Bounding boxes with keypoints:
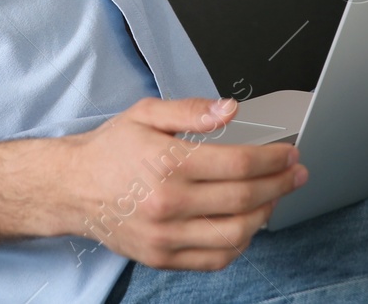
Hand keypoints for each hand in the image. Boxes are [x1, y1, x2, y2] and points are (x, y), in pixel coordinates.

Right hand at [49, 96, 307, 270]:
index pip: (238, 165)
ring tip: (274, 197)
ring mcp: (166, 235)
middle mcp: (168, 203)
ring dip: (265, 215)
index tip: (288, 155)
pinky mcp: (162, 257)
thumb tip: (230, 109)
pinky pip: (215, 258)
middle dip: (280, 185)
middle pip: (243, 199)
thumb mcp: (146, 113)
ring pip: (235, 234)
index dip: (272, 160)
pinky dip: (240, 244)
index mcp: (168, 163)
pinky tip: (247, 224)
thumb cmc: (110, 150)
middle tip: (295, 174)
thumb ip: (191, 110)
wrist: (72, 187)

What you will do: An exact reprint of every record is required, with the pictures omitted.

Solution below:
Hand keypoints for each hand in the image. Boxes are [x1, y1, x2, y2] and points are (x, y), in pixel coordinates.

Right hand at [49, 96, 307, 270]:
index pip: (238, 165)
ring tip: (274, 197)
ring mcp: (166, 235)
middle mcp: (168, 203)
ring dip: (265, 215)
index tip: (288, 155)
pinky mcp: (162, 257)
thumb tip: (230, 109)
pinky pip: (215, 258)
middle dip: (280, 185)
middle pip: (243, 199)
thumb mcp: (146, 113)
ring pip: (235, 234)
index dip: (272, 160)
pinky dip: (240, 244)
index mcp: (168, 163)
pinky tip: (247, 224)
thumb cmc: (110, 150)
middle tip: (295, 174)
thumb ip: (191, 110)
wrist: (72, 187)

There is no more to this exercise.